Cost of Heatmap (Section II.C.1.c)
In addition, although I support the heatmap requirement, I remain concerned over its potential funding through transmission rates.[17] Order No. 2023-A sustains the determination that transmission providers must bear the costs associated with their heatmaps or recover them through transmission rates to the extent they are recoverable consistent with Commission accounting and ratemaking policy, finding that interconnection customers are not the sole or primary beneficiaries of the heatmap requirement.[18]
I agree with this rationale only with respect to those regions in which transmission providers which do not use participant funding—i.e., in those regions where the transmission provider’s load ultimately reimburses (or more accurately, subsidizes) interconnection customers for their interconnection costs. As heatmaps serve to identify viable points of interconnection and improve queue efficiency, they help to reduce interconnection costs. Thus, ceteris paribus, heatmaps will indirectly reduce the magnitude of the reimbursements of interconnection costs paid by load to interconnection customers.

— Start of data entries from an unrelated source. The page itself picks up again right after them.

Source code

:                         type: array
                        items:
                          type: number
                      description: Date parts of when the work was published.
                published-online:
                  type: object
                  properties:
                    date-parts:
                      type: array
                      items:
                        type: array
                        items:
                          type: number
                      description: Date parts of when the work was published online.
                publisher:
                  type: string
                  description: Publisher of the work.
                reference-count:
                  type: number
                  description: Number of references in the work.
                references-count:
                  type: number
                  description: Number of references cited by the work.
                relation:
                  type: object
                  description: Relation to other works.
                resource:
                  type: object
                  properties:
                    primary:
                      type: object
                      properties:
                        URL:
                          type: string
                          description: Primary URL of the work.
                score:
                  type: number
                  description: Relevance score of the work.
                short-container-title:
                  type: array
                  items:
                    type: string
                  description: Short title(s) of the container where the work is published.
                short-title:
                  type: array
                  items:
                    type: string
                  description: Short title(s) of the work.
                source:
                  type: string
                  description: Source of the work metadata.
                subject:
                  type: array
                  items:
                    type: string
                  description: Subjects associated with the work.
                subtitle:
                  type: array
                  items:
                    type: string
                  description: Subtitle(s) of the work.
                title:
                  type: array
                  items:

On the other hand, in regions in which the transmission provider uses participant funding—such as in PJM and MISO—I fail to see how interconnection customers are not the sole or primary beneficiaries of the heatmap requirement. In those regions, as interconnection customers are ultimately responsible for interconnection costs—with the exception of MISO’s (questionable, in my opinion) assignment to load of 10% of the cost of network upgrades 345 kV and above—the savings that heatmaps provide would inure to generation developers. I question, therefore, whether the recovery of the cost of heatmaps from load in those regions would be just and reasonable. As I stated in my Order No. 2023 Concurrence:
Commission policy may dictate that interconnection queue efficiency benefits transmission customers; however, that should not result in the costs of a requirement that best benefits interconnection customers, and really prospective interconnection customers that may ultimately not seek to interconnect, being recovered from consumers through transmission rates carte blanche.[19]
For these reasons, I concur.
[1] Improvements to Generator Interconnection Procedures and Agreements, Order No. 2023-A, 186 FERC ¶ 61,199 (2024).

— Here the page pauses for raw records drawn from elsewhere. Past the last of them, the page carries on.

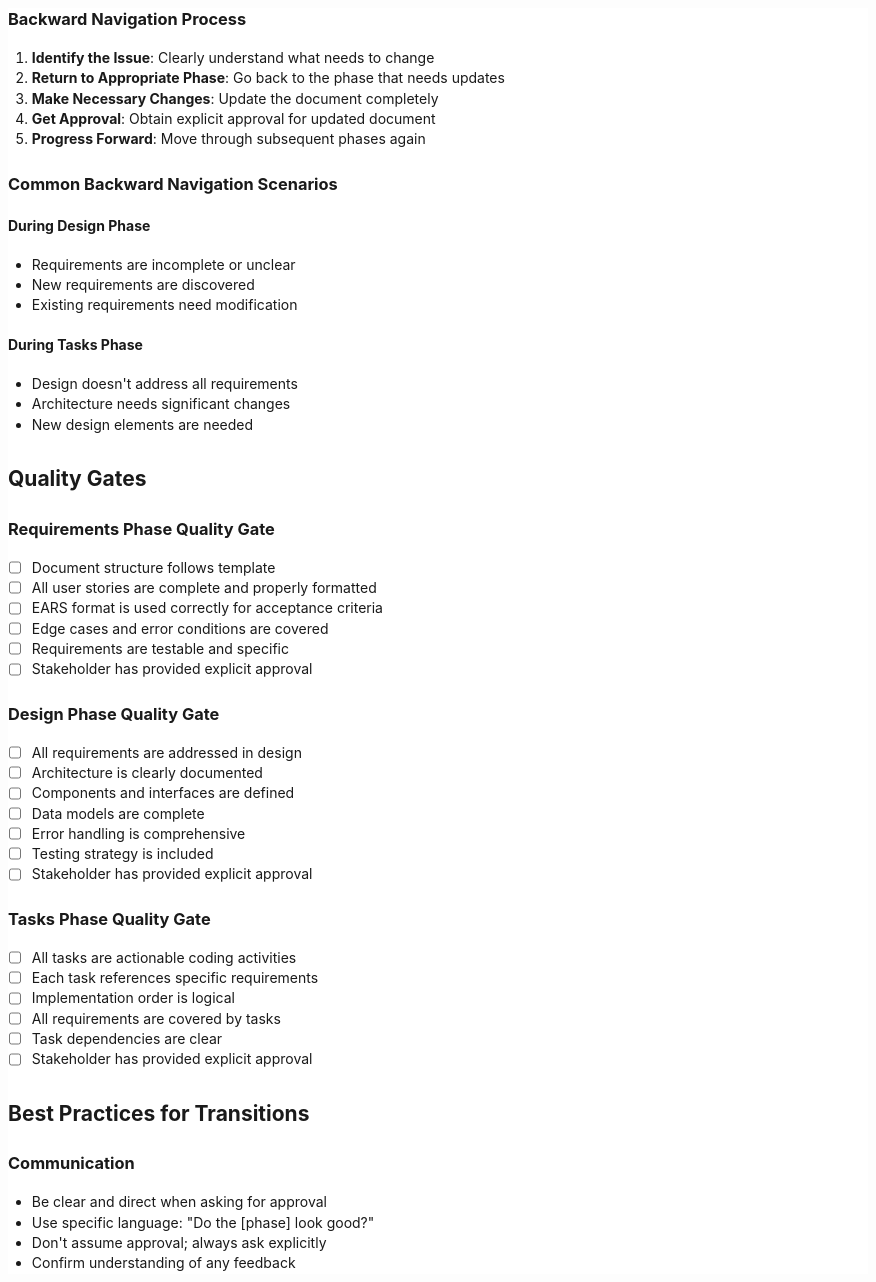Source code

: ### Backward Navigation Process
1. **Identify the Issue**: Clearly understand what needs to change
2. **Return to Appropriate Phase**: Go back to the phase that needs updates
3. **Make Necessary Changes**: Update the document completely
4. **Get Approval**: Obtain explicit approval for updated document
5. **Progress Forward**: Move through subsequent phases again

### Common Backward Navigation Scenarios

#### During Design Phase
- Requirements are incomplete or unclear
- New requirements are discovered
- Existing requirements need modification

#### During Tasks Phase
- Design doesn't address all requirements
- Architecture needs significant changes
- New design elements are needed

## Quality Gates

### Requirements Phase Quality Gate
- [ ] Document structure follows template
- [ ] All user stories are complete and properly formatted
- [ ] EARS format is used correctly for acceptance criteria
- [ ] Edge cases and error conditions are covered
- [ ] Requirements are testable and specific
- [ ] Stakeholder has provided explicit approval

### Design Phase Quality Gate
- [ ] All requirements are addressed in design
- [ ] Architecture is clearly documented
- [ ] Components and interfaces are defined
- [ ] Data models are complete
- [ ] Error handling is comprehensive
- [ ] Testing strategy is included
- [ ] Stakeholder has provided explicit approval

### Tasks Phase Quality Gate
- [ ] All tasks are actionable coding activities
- [ ] Each task references specific requirements
- [ ] Implementation order is logical
- [ ] All requirements are covered by tasks
- [ ] Task dependencies are clear
- [ ] Stakeholder has provided explicit approval

## Best Practices for Transitions

### Communication
- Be clear and direct when asking for approval
- Use specific language: "Do the [phase] look good?"
- Don't assume approval; always ask explicitly
- Confirm understanding of any feedback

[2] Improvements to Generator Interconnection Procedures and Agreements, Order No. 2023, 88 FR 61014 (Sept. 6, 2023), 184 FERC ¶ 61,054 (2023) (Christie, Comm’r, concurring at P 1) (Order No. 2023 Concurrence), https://www.ferc.gov/news-events/news/e-1-commissioner-christie-concurrence-order-no-2023-interconnection-final-rule.
[3] Id. P 2.
[4] Id. P 5 (footnote omitted).
[5] Id. PP 6-7.
[6] Id. P 8.
[7] Id. P 9.
[8] Id. P 10.
[9] Id. P 11.
[10] Order No. 2023-A, 186 FERC ¶ 61,199 at P 618 (citations omitted).

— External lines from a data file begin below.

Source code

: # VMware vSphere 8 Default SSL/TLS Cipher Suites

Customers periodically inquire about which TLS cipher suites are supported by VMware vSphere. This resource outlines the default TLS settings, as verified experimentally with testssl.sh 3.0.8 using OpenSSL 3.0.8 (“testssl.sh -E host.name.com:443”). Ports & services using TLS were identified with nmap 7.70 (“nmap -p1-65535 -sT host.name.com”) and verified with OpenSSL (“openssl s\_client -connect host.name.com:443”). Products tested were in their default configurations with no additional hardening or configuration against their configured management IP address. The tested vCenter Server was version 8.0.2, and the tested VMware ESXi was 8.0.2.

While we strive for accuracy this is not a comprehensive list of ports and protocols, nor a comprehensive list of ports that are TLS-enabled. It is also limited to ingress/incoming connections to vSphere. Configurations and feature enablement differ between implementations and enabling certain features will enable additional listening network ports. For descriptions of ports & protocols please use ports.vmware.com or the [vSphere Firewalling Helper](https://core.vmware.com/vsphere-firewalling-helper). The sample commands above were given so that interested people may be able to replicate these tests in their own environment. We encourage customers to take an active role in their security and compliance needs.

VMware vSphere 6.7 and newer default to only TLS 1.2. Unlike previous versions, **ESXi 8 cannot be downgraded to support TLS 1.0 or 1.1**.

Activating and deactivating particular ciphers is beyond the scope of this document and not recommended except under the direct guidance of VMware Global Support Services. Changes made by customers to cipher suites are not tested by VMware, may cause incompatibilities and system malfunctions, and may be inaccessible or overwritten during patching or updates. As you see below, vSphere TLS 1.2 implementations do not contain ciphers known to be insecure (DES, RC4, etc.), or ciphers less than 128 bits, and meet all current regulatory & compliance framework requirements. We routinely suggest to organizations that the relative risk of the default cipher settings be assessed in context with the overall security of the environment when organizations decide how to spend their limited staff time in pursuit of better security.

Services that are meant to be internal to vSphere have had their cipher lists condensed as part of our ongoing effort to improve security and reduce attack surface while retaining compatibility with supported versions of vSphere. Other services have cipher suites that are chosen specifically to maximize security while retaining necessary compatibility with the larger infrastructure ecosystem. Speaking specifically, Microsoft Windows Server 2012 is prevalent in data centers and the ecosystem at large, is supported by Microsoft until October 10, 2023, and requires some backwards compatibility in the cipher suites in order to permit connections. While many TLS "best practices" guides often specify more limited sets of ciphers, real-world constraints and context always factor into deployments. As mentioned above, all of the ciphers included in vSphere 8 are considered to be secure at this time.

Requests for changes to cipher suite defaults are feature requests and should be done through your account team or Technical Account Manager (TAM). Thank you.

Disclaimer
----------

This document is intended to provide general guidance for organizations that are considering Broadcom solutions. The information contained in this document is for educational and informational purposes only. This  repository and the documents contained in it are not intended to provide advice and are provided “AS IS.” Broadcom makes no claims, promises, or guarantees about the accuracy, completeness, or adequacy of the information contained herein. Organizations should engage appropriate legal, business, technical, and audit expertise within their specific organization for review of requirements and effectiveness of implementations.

[11] Id. P 619 (citation omitted); see also id. PP 626-627.
[12] Order No. 2023 Concurrence at P 12 (emphasis added).
[13] Id. P 17.
[14] Id. P 18.
[15] Id. P 20.
[16] Order No. 2023-A, 186 FERC ¶ 61,199 at P 465 (citation omitted).
[17] Order No. 2023 Concurrence at PP 21-22.
[18] Order No. 2023-A, 186 FERC ¶ 61,199 at P 106.
[19] Order No. 2023 Concurrence at P 22 (emphasis in original).